# Cost of Living in Italy



## Interista

We're considering, as a family (2 adults, 1 baby), moving to Italy. In my line of work there are more opportunities currently in _il bel paese_ than there are in Ireland and we think we could live there more cheaply which would allow us to do other things as a family. I know Italy is an expensive country but Ireland is exorbitant. I speak a reasonable standard of Italian, whilst my wife speaks none though she is willing to put effort in to learn. Subsequently that may leave it hard for her to find work. She is a Montessori teacher (teacher of young children from ages 2-8) and would like to look into teaching two or three children in our own home, would this be a possibility in Italy?

My main question is looking at the jobs out there for me I'm probably going to be coming out at about €20,000-€23,000 net (after tax etc) per year. If she struggles to find work and so is unable to add to that would we be able to live in the Naples region (that's where we're looking) or is it a pipe dream (though I reckon even in Ireland you could squeeze by on that)? We would be looking to live in a rural area, less than an hour from Naples and I would commute.
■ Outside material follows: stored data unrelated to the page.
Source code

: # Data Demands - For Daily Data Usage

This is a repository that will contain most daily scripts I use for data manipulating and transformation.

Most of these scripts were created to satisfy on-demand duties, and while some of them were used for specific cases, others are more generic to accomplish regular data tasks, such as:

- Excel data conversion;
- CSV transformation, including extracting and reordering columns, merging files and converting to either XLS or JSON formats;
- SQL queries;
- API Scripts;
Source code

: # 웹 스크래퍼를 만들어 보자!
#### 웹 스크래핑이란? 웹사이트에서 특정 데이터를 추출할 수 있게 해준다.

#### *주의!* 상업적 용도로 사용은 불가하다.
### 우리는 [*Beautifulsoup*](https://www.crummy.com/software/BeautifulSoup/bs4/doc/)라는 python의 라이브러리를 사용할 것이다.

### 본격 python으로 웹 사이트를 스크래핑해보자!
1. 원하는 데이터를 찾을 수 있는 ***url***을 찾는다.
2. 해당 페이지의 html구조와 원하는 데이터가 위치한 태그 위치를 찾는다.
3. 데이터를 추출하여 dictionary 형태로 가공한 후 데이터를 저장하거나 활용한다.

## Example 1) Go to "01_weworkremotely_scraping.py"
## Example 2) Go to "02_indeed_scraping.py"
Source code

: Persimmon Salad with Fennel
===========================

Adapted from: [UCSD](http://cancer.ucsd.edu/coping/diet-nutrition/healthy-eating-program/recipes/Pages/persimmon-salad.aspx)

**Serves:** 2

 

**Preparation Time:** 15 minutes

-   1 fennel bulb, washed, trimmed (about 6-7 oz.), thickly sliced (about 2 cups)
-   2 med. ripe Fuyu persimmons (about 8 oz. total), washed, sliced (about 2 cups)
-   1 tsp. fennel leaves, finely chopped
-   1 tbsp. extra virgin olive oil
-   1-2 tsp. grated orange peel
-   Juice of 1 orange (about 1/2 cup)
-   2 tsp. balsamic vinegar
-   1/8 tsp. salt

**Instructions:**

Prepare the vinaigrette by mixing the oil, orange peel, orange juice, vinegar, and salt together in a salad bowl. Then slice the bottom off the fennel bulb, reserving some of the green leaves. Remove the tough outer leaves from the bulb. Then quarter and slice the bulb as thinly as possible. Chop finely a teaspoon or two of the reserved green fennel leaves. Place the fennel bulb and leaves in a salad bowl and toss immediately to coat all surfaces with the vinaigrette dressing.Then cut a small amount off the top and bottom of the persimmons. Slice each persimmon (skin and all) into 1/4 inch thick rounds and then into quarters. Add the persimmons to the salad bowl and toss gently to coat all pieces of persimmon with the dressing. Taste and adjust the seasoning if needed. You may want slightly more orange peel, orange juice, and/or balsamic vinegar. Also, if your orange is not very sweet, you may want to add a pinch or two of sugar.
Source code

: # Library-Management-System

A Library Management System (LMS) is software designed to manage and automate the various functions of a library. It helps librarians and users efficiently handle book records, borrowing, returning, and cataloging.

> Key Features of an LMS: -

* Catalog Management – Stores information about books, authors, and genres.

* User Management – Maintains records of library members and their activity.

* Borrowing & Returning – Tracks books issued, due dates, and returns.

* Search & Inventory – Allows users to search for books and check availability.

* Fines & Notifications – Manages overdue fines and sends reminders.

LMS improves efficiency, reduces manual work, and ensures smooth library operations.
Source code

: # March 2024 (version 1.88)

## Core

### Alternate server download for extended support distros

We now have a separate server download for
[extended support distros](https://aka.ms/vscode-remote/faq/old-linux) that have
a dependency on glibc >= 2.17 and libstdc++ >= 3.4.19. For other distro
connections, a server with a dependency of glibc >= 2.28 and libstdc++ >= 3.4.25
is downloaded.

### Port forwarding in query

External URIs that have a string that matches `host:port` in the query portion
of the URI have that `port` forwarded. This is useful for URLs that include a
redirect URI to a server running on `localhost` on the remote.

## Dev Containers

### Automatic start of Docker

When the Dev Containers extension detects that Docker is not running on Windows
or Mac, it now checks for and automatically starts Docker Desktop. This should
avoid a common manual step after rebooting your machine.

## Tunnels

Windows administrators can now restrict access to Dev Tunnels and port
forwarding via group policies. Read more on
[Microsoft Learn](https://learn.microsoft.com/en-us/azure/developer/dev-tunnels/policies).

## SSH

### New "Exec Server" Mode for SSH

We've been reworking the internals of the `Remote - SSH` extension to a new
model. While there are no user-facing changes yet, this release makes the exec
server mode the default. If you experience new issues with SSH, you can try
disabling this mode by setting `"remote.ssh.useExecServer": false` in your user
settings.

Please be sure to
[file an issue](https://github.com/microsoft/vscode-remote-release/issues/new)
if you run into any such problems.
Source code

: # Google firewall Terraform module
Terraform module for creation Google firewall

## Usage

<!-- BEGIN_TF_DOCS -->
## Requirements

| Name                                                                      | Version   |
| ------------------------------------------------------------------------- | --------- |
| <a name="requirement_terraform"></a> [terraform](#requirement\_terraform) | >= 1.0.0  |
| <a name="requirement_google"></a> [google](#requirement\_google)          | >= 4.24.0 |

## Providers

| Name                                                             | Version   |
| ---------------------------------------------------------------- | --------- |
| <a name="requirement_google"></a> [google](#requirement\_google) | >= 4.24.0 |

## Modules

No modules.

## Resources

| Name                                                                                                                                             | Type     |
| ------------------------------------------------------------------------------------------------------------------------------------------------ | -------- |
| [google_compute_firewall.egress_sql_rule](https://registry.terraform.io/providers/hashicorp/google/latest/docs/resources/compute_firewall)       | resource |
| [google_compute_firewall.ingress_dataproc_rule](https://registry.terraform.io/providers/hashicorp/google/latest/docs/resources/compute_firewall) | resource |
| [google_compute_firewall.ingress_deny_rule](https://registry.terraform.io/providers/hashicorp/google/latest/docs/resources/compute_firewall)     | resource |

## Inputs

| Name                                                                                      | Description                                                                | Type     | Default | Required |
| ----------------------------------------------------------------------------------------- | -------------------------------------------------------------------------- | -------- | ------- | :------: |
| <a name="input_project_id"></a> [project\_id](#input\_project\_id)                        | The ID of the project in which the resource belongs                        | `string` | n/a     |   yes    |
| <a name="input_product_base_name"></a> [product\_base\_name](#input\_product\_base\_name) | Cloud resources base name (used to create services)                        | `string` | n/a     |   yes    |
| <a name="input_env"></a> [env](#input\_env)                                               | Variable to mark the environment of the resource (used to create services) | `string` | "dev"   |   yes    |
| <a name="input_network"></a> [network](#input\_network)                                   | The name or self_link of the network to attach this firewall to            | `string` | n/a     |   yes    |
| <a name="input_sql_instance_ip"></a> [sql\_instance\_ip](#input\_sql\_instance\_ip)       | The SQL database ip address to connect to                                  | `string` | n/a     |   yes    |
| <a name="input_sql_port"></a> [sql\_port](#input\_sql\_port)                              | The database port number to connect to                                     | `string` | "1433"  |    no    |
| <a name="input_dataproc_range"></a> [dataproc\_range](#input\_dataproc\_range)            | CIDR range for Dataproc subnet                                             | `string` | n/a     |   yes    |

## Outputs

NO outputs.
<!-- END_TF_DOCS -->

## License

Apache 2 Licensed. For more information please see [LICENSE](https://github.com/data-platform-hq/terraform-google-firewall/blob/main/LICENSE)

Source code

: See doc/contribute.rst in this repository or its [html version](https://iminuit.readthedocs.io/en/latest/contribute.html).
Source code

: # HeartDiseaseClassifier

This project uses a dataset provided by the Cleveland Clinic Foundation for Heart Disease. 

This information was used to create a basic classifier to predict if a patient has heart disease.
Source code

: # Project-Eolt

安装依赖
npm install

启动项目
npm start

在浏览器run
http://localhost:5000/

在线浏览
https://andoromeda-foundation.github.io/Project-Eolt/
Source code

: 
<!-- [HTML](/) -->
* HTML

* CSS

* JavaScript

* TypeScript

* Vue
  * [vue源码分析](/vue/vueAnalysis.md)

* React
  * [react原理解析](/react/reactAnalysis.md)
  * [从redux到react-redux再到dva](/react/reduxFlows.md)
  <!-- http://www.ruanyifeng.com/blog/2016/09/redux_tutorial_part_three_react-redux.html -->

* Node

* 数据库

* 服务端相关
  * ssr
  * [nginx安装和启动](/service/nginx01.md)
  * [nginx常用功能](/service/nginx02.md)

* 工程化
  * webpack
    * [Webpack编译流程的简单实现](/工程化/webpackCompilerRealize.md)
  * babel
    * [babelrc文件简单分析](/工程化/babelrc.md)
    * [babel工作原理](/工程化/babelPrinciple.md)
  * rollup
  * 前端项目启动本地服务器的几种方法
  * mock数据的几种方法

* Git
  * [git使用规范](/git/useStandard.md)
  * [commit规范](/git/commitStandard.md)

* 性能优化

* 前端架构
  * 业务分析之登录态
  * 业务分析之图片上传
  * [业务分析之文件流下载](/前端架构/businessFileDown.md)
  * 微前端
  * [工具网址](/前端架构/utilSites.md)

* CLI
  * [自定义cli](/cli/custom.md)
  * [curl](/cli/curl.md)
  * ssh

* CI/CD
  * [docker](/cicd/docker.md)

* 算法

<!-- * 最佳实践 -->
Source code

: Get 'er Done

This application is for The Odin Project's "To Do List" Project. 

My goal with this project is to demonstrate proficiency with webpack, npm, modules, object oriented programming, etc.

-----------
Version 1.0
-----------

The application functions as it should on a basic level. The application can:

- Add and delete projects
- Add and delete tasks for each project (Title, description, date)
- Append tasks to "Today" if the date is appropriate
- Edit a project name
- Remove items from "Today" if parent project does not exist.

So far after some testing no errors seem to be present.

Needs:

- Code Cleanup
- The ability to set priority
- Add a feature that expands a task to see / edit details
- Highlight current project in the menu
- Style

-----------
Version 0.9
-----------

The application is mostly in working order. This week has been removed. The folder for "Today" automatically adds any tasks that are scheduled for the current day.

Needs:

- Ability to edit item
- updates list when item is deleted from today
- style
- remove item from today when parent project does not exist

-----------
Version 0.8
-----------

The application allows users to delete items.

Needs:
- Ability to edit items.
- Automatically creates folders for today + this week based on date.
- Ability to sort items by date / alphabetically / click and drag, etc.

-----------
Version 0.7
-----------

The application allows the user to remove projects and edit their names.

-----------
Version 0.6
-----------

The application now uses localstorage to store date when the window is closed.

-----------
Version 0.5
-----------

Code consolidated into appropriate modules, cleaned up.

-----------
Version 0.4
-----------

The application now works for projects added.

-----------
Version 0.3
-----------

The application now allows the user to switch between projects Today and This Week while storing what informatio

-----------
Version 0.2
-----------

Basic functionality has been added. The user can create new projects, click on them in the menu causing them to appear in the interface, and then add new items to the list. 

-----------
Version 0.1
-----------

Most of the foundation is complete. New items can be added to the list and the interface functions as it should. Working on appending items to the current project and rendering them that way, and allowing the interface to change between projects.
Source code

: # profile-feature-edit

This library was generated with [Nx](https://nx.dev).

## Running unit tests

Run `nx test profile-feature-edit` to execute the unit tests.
One final question, sorry about so many(!), are there many expats around that region as I think it would help my wife both professionally and socially at least at the start?


----------



## Renee Artois

We lived in Abruzzo for 2 years and found it very expensive, and this was supposed to be a poor part of Italy.

Utilities are high, car insurance very expensive.


----------



## canados

it depends on where you live. There are cities like Modena, Milan, Rome........and many others that are very expensive. You should consider to live in Calabria or Sicily. The second one is fantastic

I live in south Calabria, a region in south Italy


----------